Request →
Repeat the text read from each of the records below, word for word and line by line, without including the pictures in your answer.

Data to process →
- - - - -
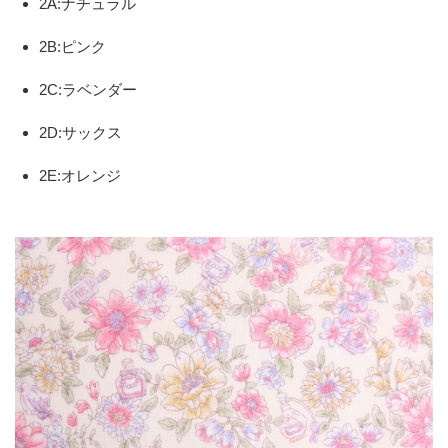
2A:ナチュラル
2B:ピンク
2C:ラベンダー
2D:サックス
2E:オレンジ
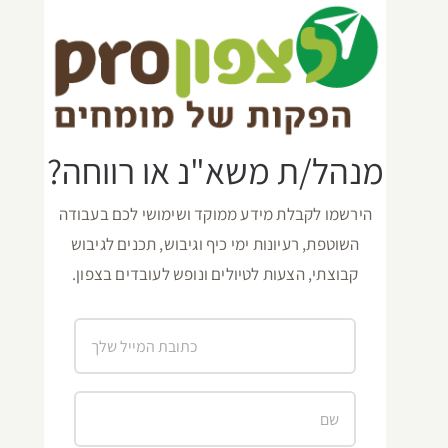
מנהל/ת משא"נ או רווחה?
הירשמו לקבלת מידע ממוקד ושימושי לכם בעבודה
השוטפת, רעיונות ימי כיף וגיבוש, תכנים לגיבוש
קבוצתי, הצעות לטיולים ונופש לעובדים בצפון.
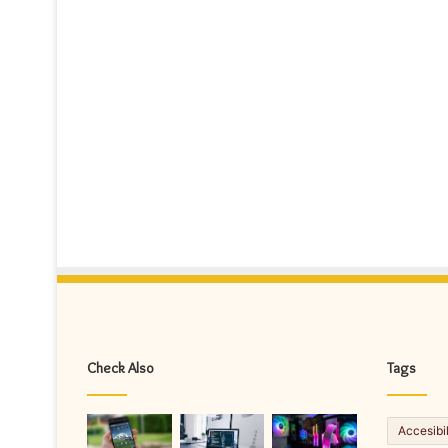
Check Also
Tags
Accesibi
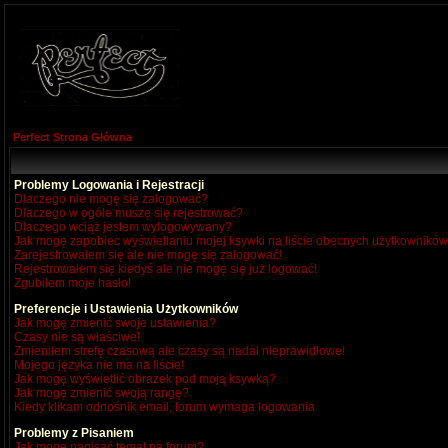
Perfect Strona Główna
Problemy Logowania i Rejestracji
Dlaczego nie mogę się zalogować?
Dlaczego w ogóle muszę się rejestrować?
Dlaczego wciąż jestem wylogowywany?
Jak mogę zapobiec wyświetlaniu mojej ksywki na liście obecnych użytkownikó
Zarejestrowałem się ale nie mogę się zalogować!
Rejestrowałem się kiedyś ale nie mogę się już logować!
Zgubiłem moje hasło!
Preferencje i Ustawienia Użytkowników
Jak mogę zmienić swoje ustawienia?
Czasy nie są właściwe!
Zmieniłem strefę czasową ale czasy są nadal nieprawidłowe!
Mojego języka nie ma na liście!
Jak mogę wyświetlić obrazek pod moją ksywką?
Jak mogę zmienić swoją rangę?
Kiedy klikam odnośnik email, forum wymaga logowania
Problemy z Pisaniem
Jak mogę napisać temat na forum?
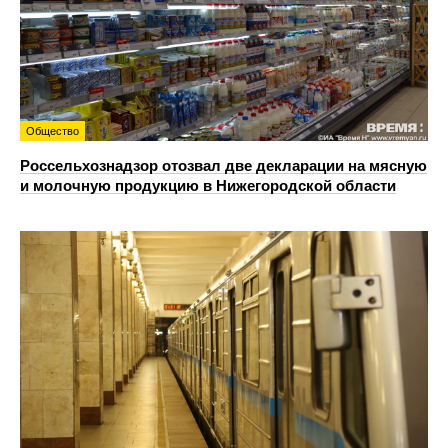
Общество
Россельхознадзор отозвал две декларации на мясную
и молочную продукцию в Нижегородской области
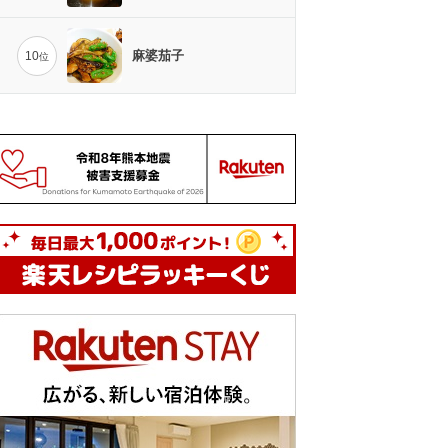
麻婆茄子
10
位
- - - - -
Answer box →
2A:ナチュラル
2B:ピンク
2C:ラベンダー
2D:サックス
2E:オレンジ
מנהל/ת משא"נ או רווחה?
הירשמו לקבלת מידע ממוקד ושימושי לכם בעבודה
השוטפת, רעיונות ימי כיף וגיבוש, תכנים לגיבוש
קבוצתי, הצעות לטיולים ונופש לעובדים בצפון.
Check Also
Tags
Accesibi
Perfect Strona Główna
Problemy Logowania i Rejestracji
Dlaczego nie mogę się zalogować?
Dlaczego w ogóle muszę się rejestrować?
Dlaczego wciąż jestem wylogowywany?
Jak mogę zapobiec wyświetlaniu mojej ksywki na liście obecnych użytkownikó
Zarejestrowałem się ale nie mogę się zalogować!
Rejestrowałem się kiedyś ale nie mogę się już logować!
Zgubiłem moje hasło!
Preferencje i Ustawienia Użytkowników
Jak mogę zmienić swoje ustawienia?
Czasy nie są właściwe!
Zmieniłem strefę czasową ale czasy są nadal nieprawidłowe!
Mojego języka nie ma na liście!
Jak mogę wyświetlić obrazek pod moją ksywką?
Jak mogę zmienić swoją rangę?
Kiedy klikam odnośnik email, forum wymaga logowania
Problemy z Pisaniem
Jak mogę napisać temat na forum?
Общество
Россельхознадзор отозвал две декларации на мясную
и молочную продукцию в Нижегородской области
麻婆茄子
10
位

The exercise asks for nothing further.